Data shown —
________
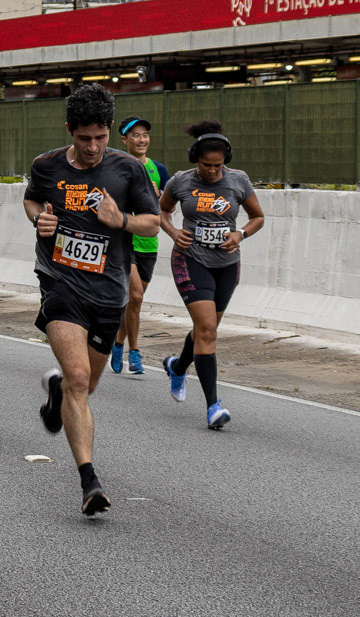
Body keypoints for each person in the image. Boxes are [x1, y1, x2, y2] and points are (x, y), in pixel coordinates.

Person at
________
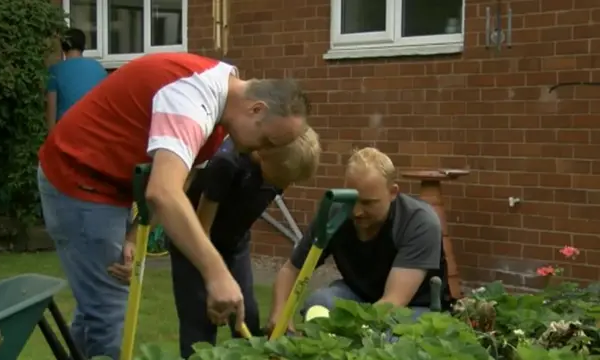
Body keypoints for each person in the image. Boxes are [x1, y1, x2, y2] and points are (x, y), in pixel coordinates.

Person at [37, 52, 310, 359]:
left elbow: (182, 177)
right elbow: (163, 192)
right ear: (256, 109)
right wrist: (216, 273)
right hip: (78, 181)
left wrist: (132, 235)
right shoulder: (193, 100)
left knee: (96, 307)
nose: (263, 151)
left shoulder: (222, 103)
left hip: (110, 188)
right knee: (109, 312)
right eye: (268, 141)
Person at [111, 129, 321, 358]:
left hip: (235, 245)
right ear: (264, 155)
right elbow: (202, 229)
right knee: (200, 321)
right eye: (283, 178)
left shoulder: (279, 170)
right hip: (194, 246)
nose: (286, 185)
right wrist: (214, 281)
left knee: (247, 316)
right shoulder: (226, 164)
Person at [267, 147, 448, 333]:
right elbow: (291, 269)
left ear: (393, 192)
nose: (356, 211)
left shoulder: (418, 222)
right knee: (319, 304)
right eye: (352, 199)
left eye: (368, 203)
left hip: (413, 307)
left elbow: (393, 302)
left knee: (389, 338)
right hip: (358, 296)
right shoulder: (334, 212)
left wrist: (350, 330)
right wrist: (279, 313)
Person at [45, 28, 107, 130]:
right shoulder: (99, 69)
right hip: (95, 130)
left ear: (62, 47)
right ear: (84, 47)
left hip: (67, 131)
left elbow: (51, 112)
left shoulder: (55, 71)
________
Work required — All lines above from the one containing "right eye: (283, 178)" to the one containing "left shoulder: (55, 71)" must be repeated exactly, both lines included, and no others.

Reply to the task —
right eye: (283, 178)
left shoulder: (279, 170)
right hip: (194, 246)
nose: (286, 185)
right wrist: (214, 281)
left knee: (247, 316)
right shoulder: (226, 164)
Person at [267, 147, 448, 333]:
right elbow: (291, 269)
left ear: (393, 192)
nose: (356, 211)
left shoulder: (418, 222)
right knee: (319, 304)
right eye: (352, 199)
left eye: (368, 203)
left hip: (413, 307)
left elbow: (393, 302)
left knee: (389, 338)
right hip: (358, 296)
right shoulder: (334, 212)
left wrist: (350, 330)
right wrist: (279, 313)
Person at [45, 28, 107, 130]:
right shoulder: (99, 69)
right hip: (95, 130)
left ear: (62, 47)
right ear: (84, 47)
left hip: (67, 131)
left elbow: (51, 112)
left shoulder: (55, 71)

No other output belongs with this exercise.